Fatty Acid Hydroxylase-Associated Neurodegeneration

Review
In: GeneReviews® [Internet]. Seattle (WA): University of Washington, Seattle; 1993.
[updated ].

Excerpt

Clinical characteristics: Fatty acid hydroxylase-associated neurodegeneration (FAHN) is characterized early in the disease course by central nervous system involvement including corticospinal tract involvement (spasticity), mixed movement disorder (ataxia/dystonia), and eye findings (optic atrophy, oculomotor abnormalities), and later in the disease course by progressive intellectual impairment and seizures. With disease progression, dystonia and spasticity compromise the ability to ambulate, leading to wheelchair dependence. Life expectancy is variable. FAHN is considered to be a subtype of neurodegeneration with brain iron accumulation (NBIA).

Diagnosis/testing: The diagnosis of FAHN is established in a proband with suggestive findings and typically by identification of biallelic FA2H pathogenic variants on molecular genetic testing; however, on occasion uniparental disomy (UDP) is causative.

Management: Treatment of manifestations: Symptomatic treatment focuses primarily on the dystonia, which can be debilitating. Therapies used with varying success include the oral medications baclofen, tizanidine, dantrolene, and anticholinergics; injection of botulinum toxin targeting abnormal co-contraction of selected muscle groups; and ablative pallidotomy or thalamotomy. Attention should be given to nutritional status and feeding.

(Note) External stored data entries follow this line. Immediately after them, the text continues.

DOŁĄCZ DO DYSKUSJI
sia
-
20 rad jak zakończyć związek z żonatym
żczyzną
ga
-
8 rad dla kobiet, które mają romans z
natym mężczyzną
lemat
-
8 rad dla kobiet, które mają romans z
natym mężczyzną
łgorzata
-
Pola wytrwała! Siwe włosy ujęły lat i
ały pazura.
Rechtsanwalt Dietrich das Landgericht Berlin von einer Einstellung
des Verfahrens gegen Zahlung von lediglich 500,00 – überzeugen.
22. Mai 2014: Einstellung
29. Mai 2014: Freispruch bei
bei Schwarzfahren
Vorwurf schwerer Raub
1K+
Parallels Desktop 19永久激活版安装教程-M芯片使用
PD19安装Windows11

Independence should be encouraged when possible through use of adaptive aids (e.g., walker or wheelchair for gait abnormalities, augmentative communication devices) and appropriate community resources (e.g., financial services, programs for the visually impaired, special education).

Surveillance: Regular assessment of nutritional status and swallowing, vision, mobility and environmental adaptations, speech, and communication needs.

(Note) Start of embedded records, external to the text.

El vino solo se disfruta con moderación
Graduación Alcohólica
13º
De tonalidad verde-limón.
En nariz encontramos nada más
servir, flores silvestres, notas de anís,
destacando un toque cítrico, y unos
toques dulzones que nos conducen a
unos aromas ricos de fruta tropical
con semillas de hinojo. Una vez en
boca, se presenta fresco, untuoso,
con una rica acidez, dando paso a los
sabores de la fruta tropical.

Genetic counseling: Genetic counseling for fatty acid hydroxylase-associated neurodegeneration (FAHN) depends on the causative genetic mechanism: FAHN caused by transmission of one pathogenic variant from each parent is inherited in an autosomal recessive manner; FAHN caused by transmission of two pathogenic variants from one parent (as the result of uniparental disomy [UPD] for chromosome 16) is a de novo event and is unlikely to recur.

Autosomal recessive inheritance: At conception, each sib of an affected individual has a 25% chance of being affected, a 50% chance of being an asymptomatic carrier, and a 25% chance of being unaffected and not a carrier. If the pathogenic variants have been identified in an affected family member, carrier testing for at-risk relatives, prenatal testing for a pregnancy at increased risk, and preimplantation genetic testing are possible.